After the five day time limit, if there is no challenge and no subsidiary appeal is lodged or, as appropriate, having been sent to the other parties, the Court Clerk will summon all of them to appear within ten days before the Civil and Criminal Bench of the High Court of Justice.
If the main appellant does not appear or waives their appeal, the Court Clerk will return the records to the Provincial Court, which will pronounce the judgment to be final and proceed with its enforcement.
Article 846 a. v)
When the appellant appears, the Court Clerk will set a date for the appeal hearing summoning the parties to the proceedings and, in all cases, the convicted person and the third party with civil responsibility.

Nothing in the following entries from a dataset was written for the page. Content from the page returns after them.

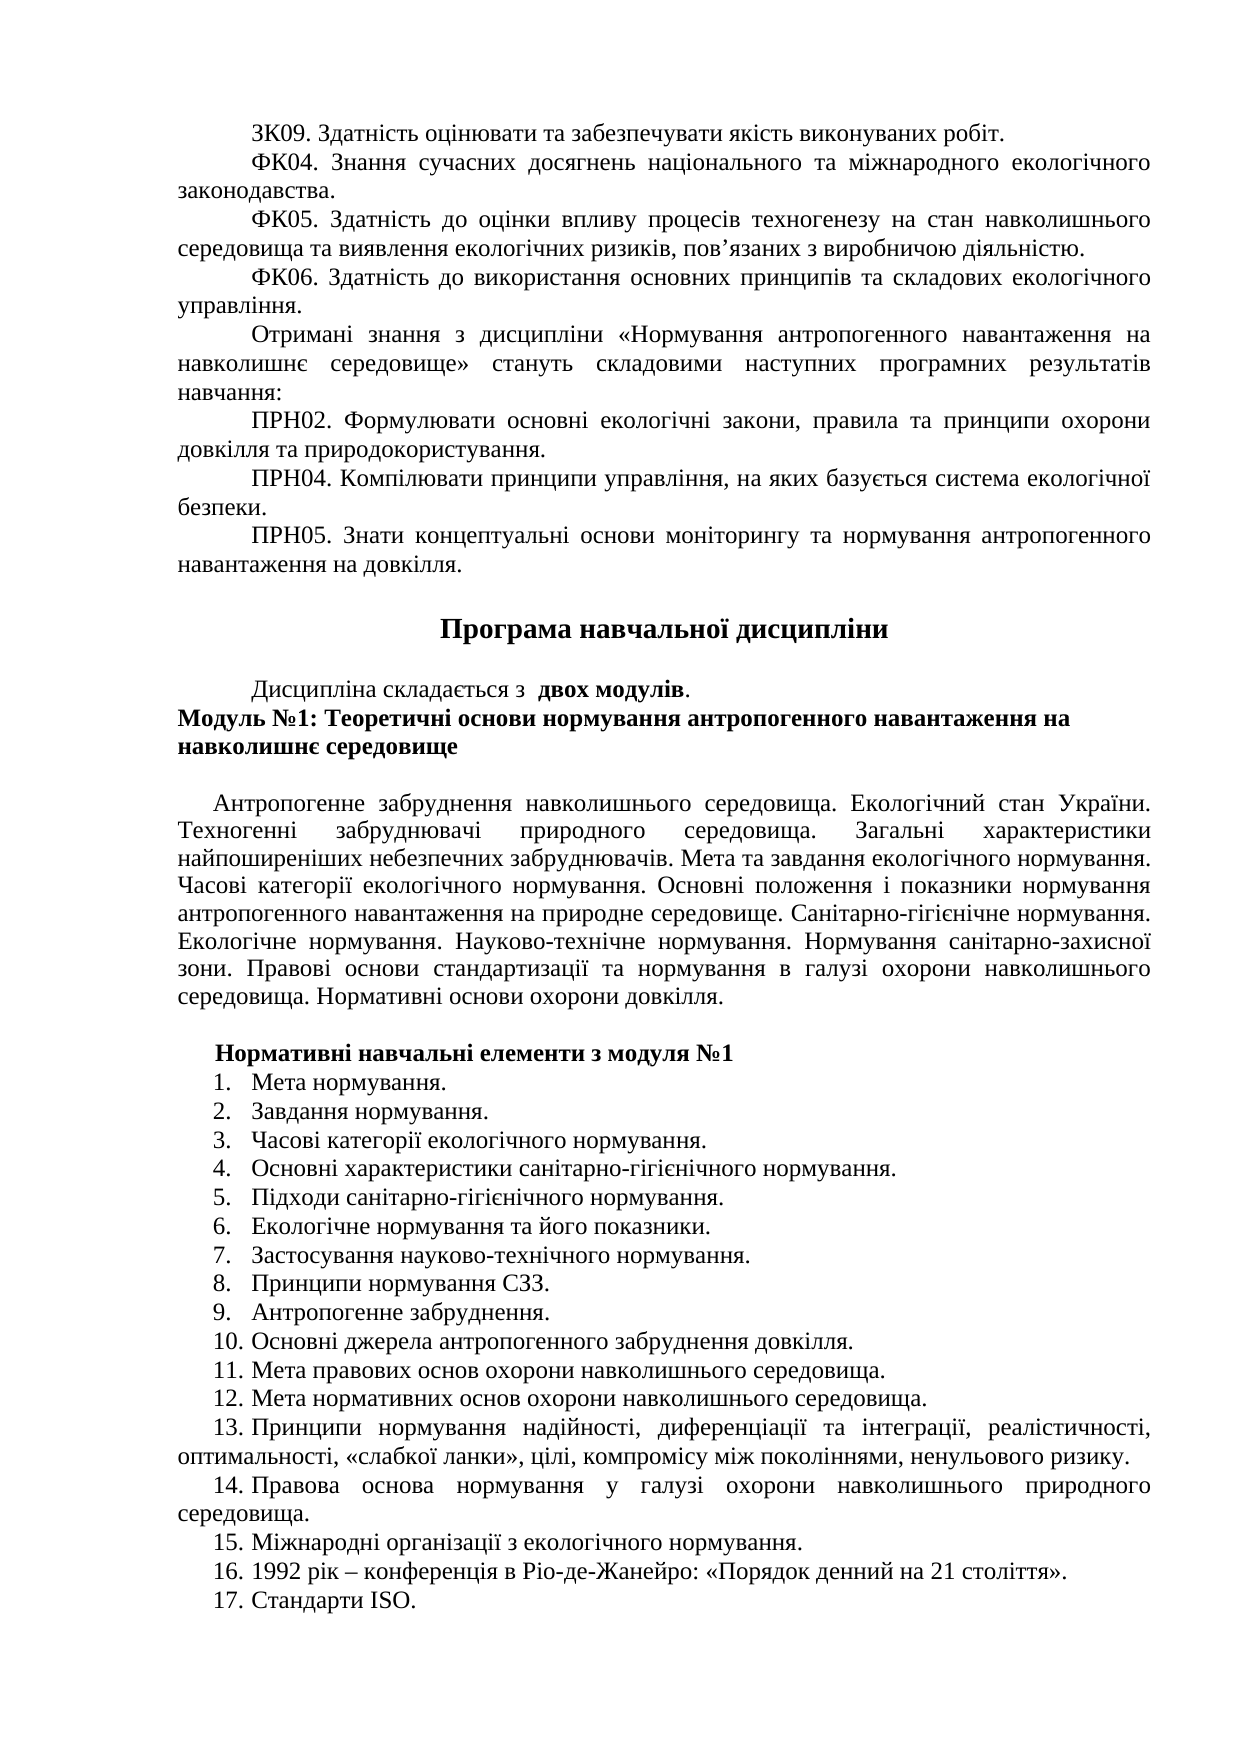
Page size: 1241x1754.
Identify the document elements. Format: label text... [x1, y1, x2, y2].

list Стандарти ISO. [177, 1585, 1152, 1613]
list Принципи нормування надійності, диференціації та інтеграції, реалістичності, оптимальності, «слабкої ланки», цілі, компромісу між поколіннями, ненульового ризику. [177, 1412, 1152, 1470]
text Дисципліна складається з двох модулів. [177, 674, 1152, 703]
list Правова основа нормування у галузі охорони навколишнього природного середовища. [177, 1470, 1152, 1527]
text ФК04. Знання сучасних досягнень національного та міжнародного екологічного законодавства. [177, 147, 1152, 204]
list Антропогенне забруднення. [177, 1297, 1152, 1326]
text Антропогенне забруднення навколишнього середовища. Екологічний стан України. Техногенні забруднювачі природного середовища. Загальні характеристики найпоширеніших небезпечних забруднювачів. Мета та завдання екологічного нормування. Часові категорії екологічного нормування. Основні положення і показники нормування антропогенного навантаження на природне середовище. Санітарно-гігієнічне нормування. Екологічне нормування. Науково-технічне нормування. Нормування санітарно-захисної зони. Правові основи стандартизації та нормування в галузі охорони навколишнього середовища. Нормативні основи охорони довкілля. [177, 789, 1152, 1010]
text ФК06. Здатність до використання основних принципів та складових екологічного управління. [177, 262, 1152, 319]
text Отримані знання з дисципліни «Нормування антропогенного навантаження на навколишнє середовище» стануть складовими наступних програмних результатів навчання: [177, 319, 1152, 406]
text Нормативні навчальні елементи з модуля №1 [177, 1038, 1152, 1067]
list Екологічне нормування та його показники. [177, 1211, 1152, 1240]
list Міжнародні організації з екологічного нормування. [177, 1527, 1152, 1556]
list Підходи санітарно-гігієнічного нормування. [177, 1182, 1152, 1211]
text ПРН02. Формулювати основні екологічні закони, правила та принципи охорони довкілля та природокористування. [177, 406, 1152, 463]
text Програма навчальної дисципліни [177, 612, 1152, 645]
list Мета нормативних основ охорони навколишнього середовища. [177, 1383, 1152, 1412]
list Основні джерела антропогенного забруднення довкілля. [177, 1326, 1152, 1355]
list Мета правових основ охорони навколишнього середовища. [177, 1355, 1152, 1383]
text ФК05. Здатність до оцінки впливу процесів техногенезу на стан навколишнього середовища та виявлення екологічних ризиків, пов’язаних з виробничою діяльністю. [177, 204, 1152, 262]
list Завдання нормування. [177, 1096, 1152, 1125]
list Основні характеристики санітарно-гігієнічного нормування. [177, 1153, 1152, 1182]
text ЗК09. Здатність оцінювати та забезпечувати якість виконуваних робіт. [177, 118, 1152, 147]
list Часові категорії екологічного нормування. [177, 1125, 1152, 1153]
list Мета нормування. [177, 1067, 1152, 1096]
list Застосування науково-технічного нормування. [177, 1240, 1152, 1268]
text ПРН05. Знати концептуальні основи моніторингу та нормування антропогенного навантаження на довкілля. [177, 521, 1152, 578]
text ПРН04. Компілювати принципи управління, на яких базується система екологічної безпеки. [177, 463, 1152, 521]
list 1992 рік – конференція в Ріо-де-Жанейро: «Порядок денний на 21 століття». [177, 1556, 1152, 1585]
list Принципи нормування СЗЗ. [177, 1268, 1152, 1297]
text Модуль №1: Теоретичні основи нормування антропогенного навантаження на навколишнє середовище [177, 703, 1152, 760]
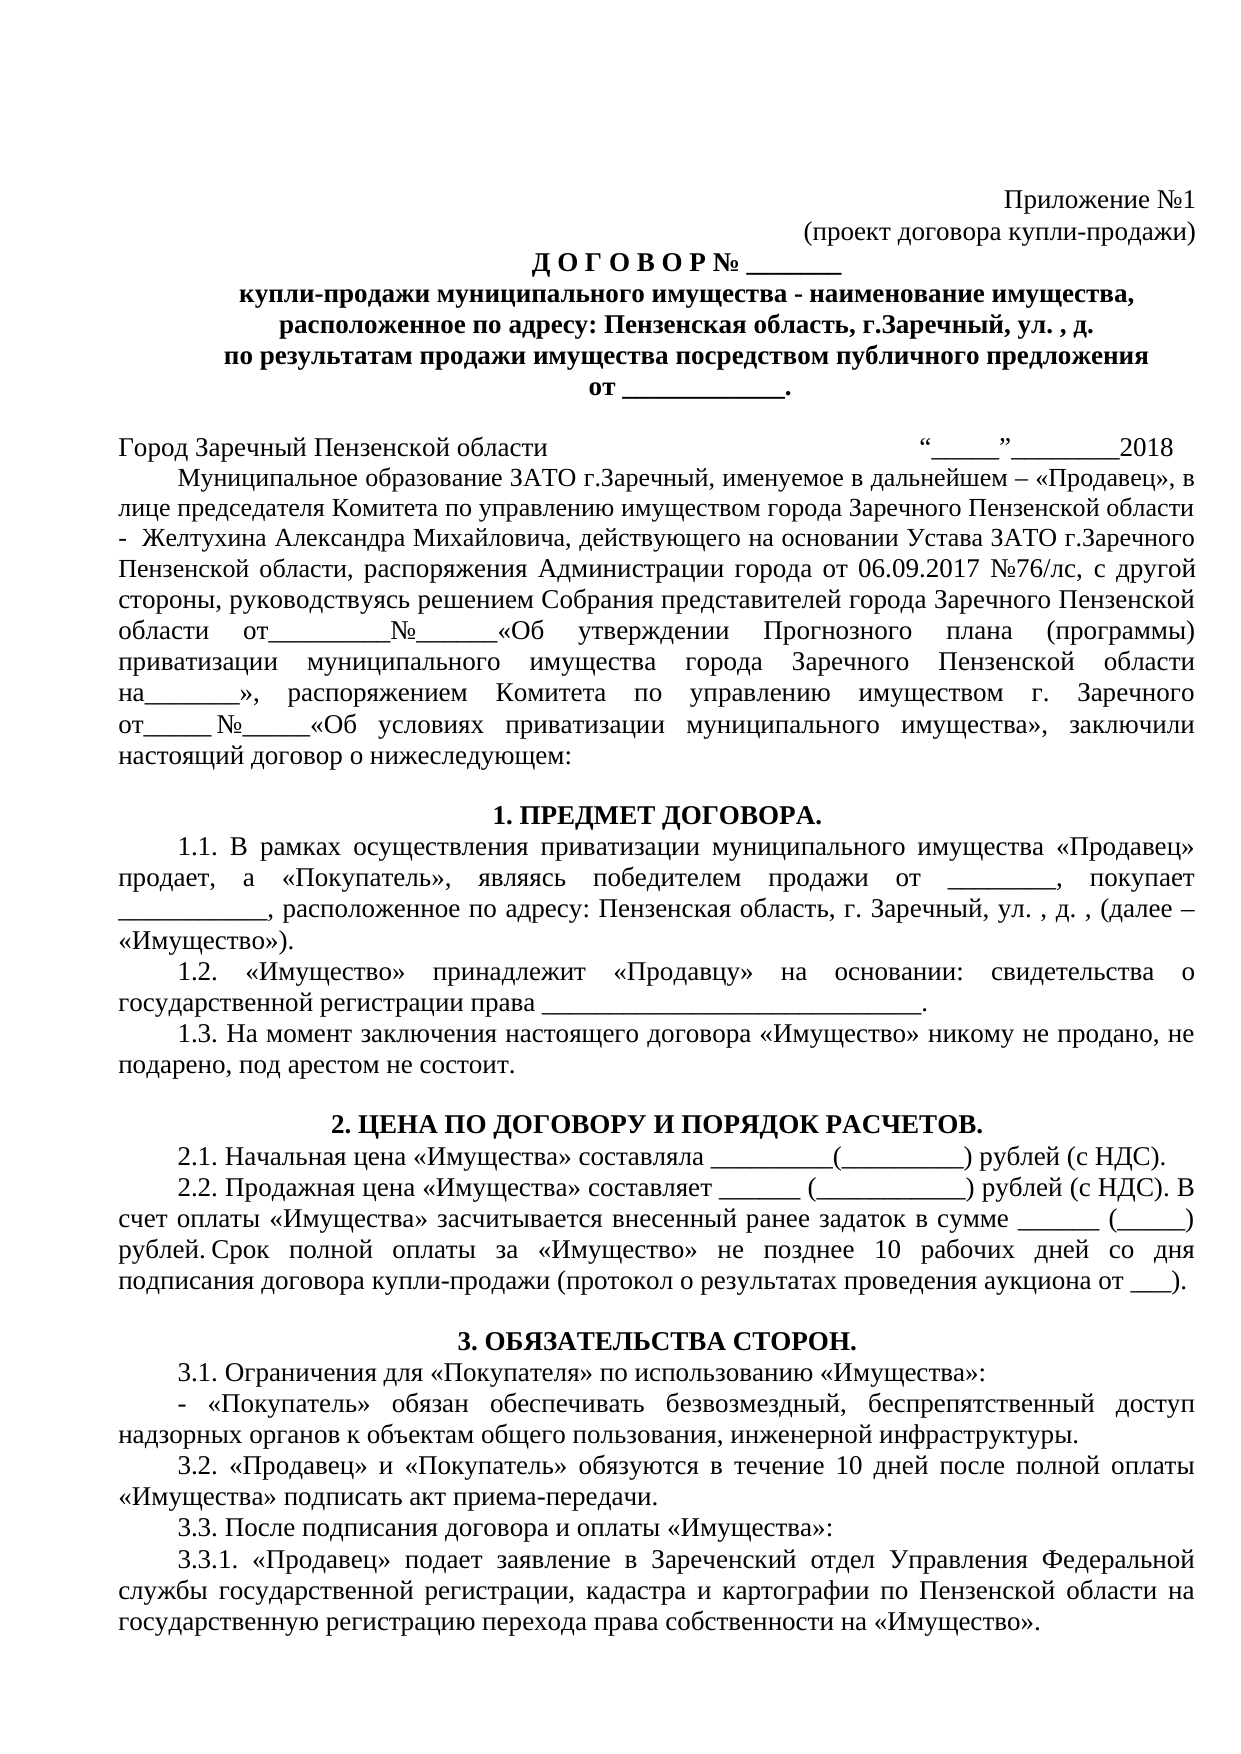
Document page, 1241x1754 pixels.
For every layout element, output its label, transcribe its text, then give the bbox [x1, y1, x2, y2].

The hearing will be held as a public hearing, commencing with the appellant taking the stand followed by the Public Prosecutor, if they are not the one appealing, and the other appellees.
If a subsidiary appeal has been lodged, this party will intervene after the main appellant who, if they do not waiver, may reply to them.
Article 846 a. vi)
Within five days following the hearing, judgment must be passed which, if the appeal is upheld for any of the reasons referred to in letters a) and d) of article 846 a. iii), will order the case to be returned to the higher Court for a new trial to be held.
In all other cases, the appropriate decision will be passed.
Article 846 b
1. Orders involving conclusion of the proceedings due to lack of jurisdiction or dismissal and judgments passed by the Provincial Courts or the Criminal Bench at the National High Court in the first instance may be appealed before the Civil and Criminal Benches of the High Courts of Justice in their region and before the Appeals Chamber of the National High Court, respectively, which will pass judgment on the appeals.
2. The Civil and Criminal Bench of the High Courts of Justice and the Appeals Chamber at the National High Court will be made up of three magistrates to hear the appeals provided for in the previous paragraph.
3. Appeals against the decisions provided for in paragraph 1 of this article will be governed by the provisions of articles 790, 791 and 792 of this act, although the references made to the Criminal Courts will be understood to be made to the body that passed the decision under appeal and the references to the higher Courts to that which is competent to hear the appeal.